- **PROBLEM**:
Line by line, count where the string "project" appears in the listing, then give the number of such lines alone.
=== Section Start ===
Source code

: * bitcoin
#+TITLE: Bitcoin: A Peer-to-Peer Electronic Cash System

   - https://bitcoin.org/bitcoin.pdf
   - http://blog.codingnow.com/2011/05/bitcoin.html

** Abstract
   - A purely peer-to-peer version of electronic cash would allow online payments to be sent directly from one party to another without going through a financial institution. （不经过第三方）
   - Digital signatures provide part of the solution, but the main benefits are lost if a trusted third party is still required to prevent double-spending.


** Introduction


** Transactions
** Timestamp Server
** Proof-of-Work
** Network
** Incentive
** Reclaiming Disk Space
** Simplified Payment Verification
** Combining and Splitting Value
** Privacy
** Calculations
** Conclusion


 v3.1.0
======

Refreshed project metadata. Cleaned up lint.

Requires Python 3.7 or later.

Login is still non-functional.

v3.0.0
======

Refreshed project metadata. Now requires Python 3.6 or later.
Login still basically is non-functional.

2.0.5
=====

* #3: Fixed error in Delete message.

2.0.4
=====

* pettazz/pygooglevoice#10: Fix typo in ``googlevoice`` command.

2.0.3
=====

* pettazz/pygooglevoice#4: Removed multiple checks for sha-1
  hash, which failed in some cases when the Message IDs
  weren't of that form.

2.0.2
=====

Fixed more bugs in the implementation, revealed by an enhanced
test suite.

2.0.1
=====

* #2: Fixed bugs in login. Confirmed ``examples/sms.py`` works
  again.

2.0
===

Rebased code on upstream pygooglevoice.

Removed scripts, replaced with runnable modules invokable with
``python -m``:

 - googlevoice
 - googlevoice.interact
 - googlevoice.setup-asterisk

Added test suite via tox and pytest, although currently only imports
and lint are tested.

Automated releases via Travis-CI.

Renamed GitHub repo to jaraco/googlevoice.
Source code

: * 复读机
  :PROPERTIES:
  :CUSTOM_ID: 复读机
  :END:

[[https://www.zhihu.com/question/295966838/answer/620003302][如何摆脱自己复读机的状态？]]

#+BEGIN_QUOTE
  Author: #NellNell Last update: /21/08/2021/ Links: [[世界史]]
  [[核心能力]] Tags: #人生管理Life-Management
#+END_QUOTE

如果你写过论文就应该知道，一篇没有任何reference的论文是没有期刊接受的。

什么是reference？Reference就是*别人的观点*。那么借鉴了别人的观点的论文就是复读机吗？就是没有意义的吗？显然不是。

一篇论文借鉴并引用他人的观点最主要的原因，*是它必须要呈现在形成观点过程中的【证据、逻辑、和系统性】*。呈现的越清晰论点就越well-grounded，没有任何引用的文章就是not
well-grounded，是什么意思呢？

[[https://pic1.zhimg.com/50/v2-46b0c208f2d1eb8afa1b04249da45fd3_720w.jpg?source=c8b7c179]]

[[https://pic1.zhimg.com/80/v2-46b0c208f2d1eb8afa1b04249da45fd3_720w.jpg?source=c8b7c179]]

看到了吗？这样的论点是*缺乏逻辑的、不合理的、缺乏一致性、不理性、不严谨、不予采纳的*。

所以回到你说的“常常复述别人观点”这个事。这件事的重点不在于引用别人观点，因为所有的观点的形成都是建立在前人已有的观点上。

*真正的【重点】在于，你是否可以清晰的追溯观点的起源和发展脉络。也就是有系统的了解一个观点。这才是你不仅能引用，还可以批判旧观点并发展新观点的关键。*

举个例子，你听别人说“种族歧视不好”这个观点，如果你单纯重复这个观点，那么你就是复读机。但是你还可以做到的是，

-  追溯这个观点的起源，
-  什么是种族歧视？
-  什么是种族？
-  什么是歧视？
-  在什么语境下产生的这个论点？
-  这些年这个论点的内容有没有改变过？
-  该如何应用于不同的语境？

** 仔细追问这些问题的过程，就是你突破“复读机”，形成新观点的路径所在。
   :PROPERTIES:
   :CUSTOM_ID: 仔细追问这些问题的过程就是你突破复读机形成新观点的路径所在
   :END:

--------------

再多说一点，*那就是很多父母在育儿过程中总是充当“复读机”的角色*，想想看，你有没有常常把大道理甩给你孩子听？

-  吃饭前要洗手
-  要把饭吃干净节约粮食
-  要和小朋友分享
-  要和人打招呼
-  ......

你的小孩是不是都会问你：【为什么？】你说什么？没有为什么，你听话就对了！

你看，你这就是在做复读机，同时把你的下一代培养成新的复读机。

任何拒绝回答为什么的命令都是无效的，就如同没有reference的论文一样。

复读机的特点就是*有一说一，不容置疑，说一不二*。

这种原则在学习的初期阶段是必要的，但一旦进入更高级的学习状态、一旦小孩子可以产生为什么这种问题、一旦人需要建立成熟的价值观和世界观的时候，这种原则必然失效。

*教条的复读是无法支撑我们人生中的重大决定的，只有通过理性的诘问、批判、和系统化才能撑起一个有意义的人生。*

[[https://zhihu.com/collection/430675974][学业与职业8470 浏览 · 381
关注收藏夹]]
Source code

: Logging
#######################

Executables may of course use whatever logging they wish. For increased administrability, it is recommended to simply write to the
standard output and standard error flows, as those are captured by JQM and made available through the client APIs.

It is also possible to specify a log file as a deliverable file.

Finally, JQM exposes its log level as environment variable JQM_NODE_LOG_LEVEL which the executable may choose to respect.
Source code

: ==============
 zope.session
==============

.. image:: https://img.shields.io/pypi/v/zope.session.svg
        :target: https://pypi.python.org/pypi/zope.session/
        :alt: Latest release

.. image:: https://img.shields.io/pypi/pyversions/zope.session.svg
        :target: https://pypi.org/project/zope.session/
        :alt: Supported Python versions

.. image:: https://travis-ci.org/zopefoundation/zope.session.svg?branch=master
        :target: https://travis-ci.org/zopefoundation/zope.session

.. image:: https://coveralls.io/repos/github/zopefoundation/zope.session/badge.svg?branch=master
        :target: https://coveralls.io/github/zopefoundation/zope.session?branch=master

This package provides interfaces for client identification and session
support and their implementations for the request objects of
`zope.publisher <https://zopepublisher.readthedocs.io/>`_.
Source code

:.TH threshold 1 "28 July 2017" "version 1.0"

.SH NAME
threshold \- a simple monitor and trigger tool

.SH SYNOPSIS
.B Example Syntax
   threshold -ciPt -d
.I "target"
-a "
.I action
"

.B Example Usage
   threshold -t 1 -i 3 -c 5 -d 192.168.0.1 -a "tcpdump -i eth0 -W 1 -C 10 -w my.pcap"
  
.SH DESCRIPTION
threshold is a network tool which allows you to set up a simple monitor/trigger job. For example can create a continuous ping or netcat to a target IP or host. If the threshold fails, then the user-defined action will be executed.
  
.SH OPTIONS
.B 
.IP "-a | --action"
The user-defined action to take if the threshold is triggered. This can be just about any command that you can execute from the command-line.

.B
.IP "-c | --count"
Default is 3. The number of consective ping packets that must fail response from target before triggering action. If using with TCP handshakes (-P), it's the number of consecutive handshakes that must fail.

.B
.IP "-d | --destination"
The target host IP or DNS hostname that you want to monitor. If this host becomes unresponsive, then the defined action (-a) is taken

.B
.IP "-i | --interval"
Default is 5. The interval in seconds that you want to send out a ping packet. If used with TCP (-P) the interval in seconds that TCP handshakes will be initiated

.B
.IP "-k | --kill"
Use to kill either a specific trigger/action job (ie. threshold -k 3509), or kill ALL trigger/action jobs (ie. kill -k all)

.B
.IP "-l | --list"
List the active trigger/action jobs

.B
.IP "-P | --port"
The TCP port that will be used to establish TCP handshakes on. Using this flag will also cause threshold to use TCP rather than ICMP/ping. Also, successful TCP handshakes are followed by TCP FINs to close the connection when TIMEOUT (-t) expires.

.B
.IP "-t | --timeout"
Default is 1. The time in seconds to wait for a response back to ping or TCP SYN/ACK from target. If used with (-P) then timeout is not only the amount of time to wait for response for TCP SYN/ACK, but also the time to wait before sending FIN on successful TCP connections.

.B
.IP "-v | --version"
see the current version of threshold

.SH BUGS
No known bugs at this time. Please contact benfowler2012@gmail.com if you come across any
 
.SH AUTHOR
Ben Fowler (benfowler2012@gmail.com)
=== Section End ===
- **YOUR SOLUTION**:
3